=== What to do ===
From the listing below, extract each line containing the string "CROSS".

=== Collected material ===
......

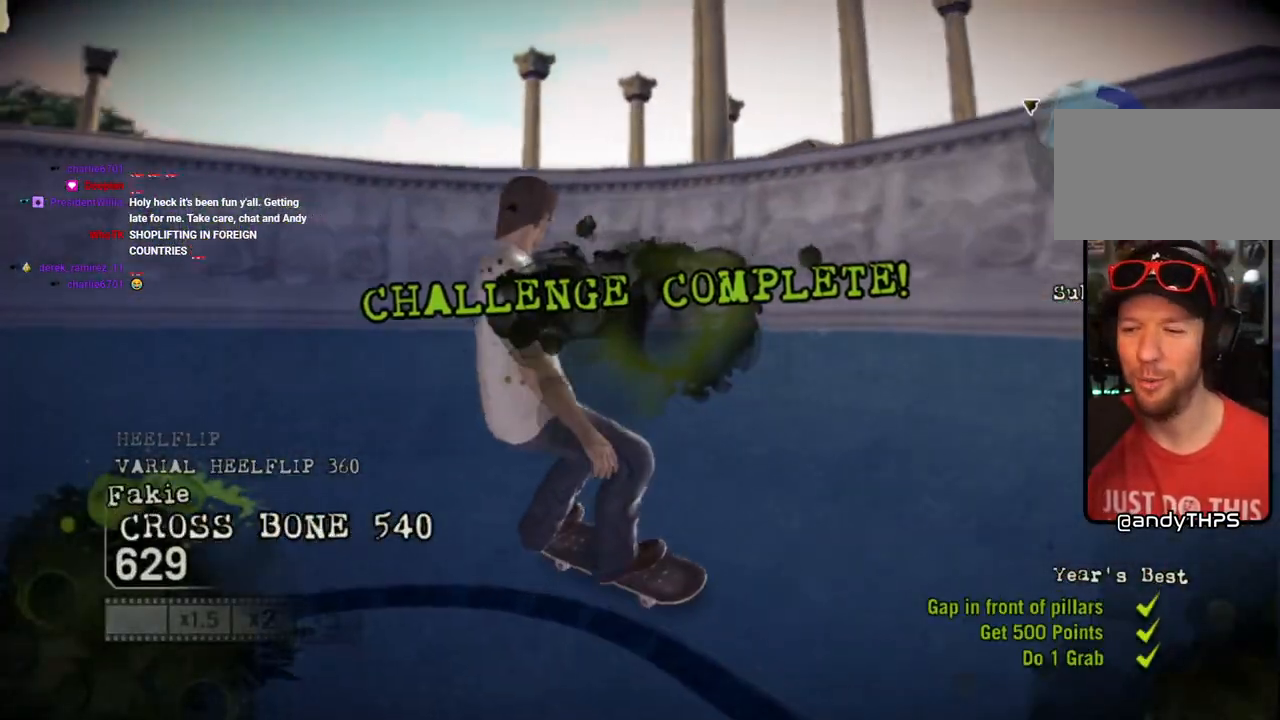
{"dt_ms": 500, "buttons": [], "left_stick": "left", "right_stick": "center", "events": []}
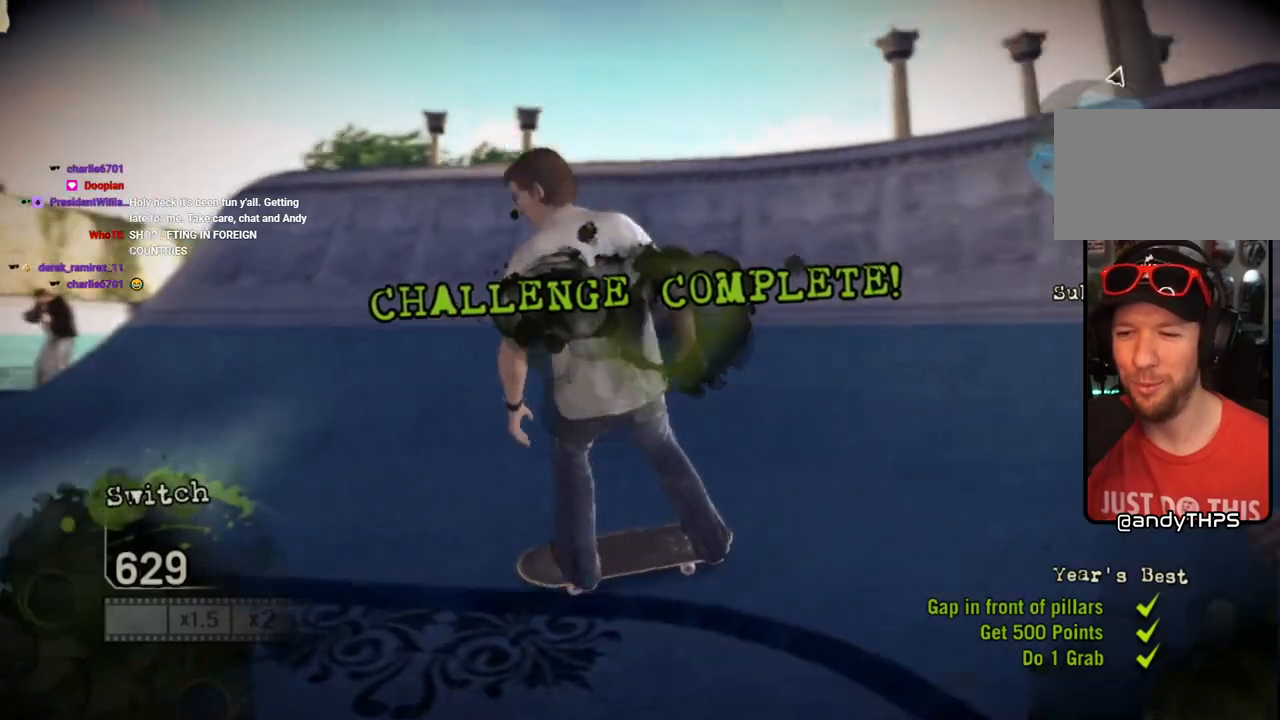
{"dt_ms": 500, "buttons": ["CROSS"], "left_stick": "center", "right_stick": "center", "events": [[100, "left_stick", "center"], [200, "CROSS", "down"], [317, "CROSS", "up"], [367, "CROSS", "down"]]}
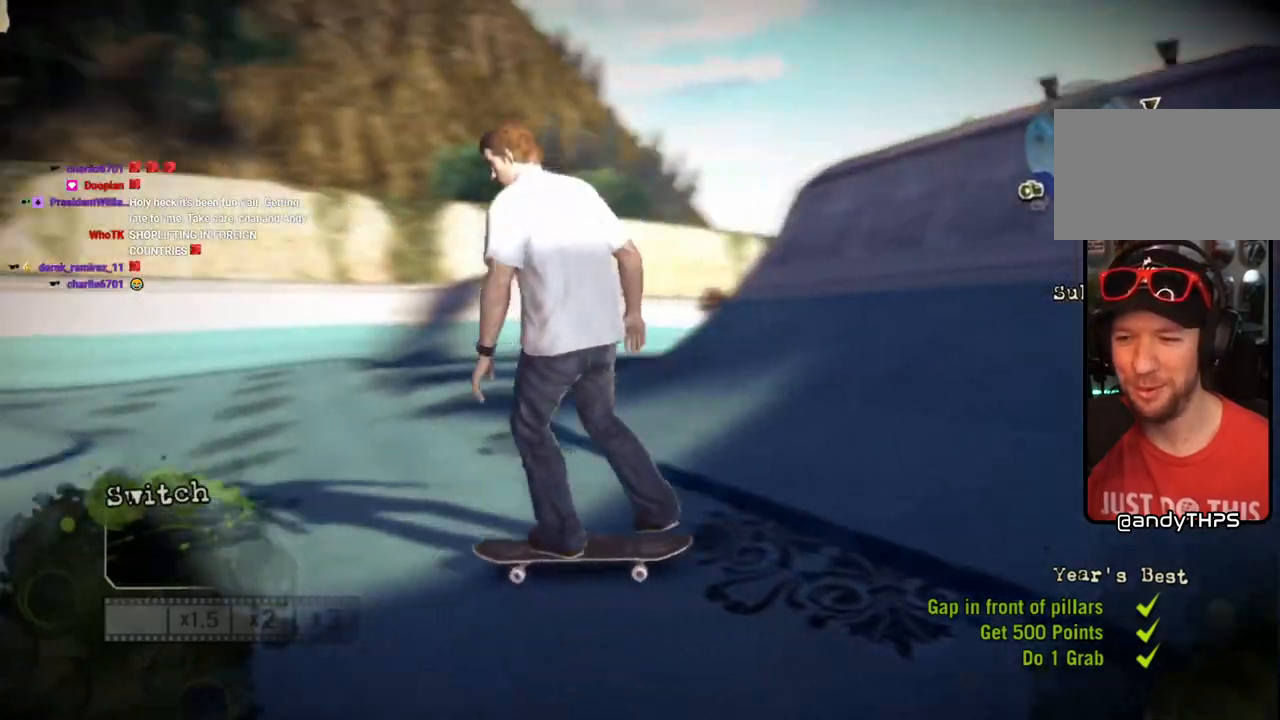
{"dt_ms": 500, "buttons": ["CROSS"], "left_stick": "right", "right_stick": "center", "events": [[83, "left_stick", "right"], [283, "left_stick", "center"], [400, "left_stick", "right"]]}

......

=== The completed task ===
{"dt_ms": 500, "buttons": ["CROSS"], "left_stick": "center", "right_stick": "center", "events": [[100, "left_stick", "center"], [200, "CROSS", "down"], [317, "CROSS", "up"], [367, "CROSS", "down"]]}
{"dt_ms": 500, "buttons": ["CROSS"], "left_stick": "right", "right_stick": "center", "events": [[83, "left_stick", "right"], [283, "left_stick", "center"], [400, "left_stick", "right"]]}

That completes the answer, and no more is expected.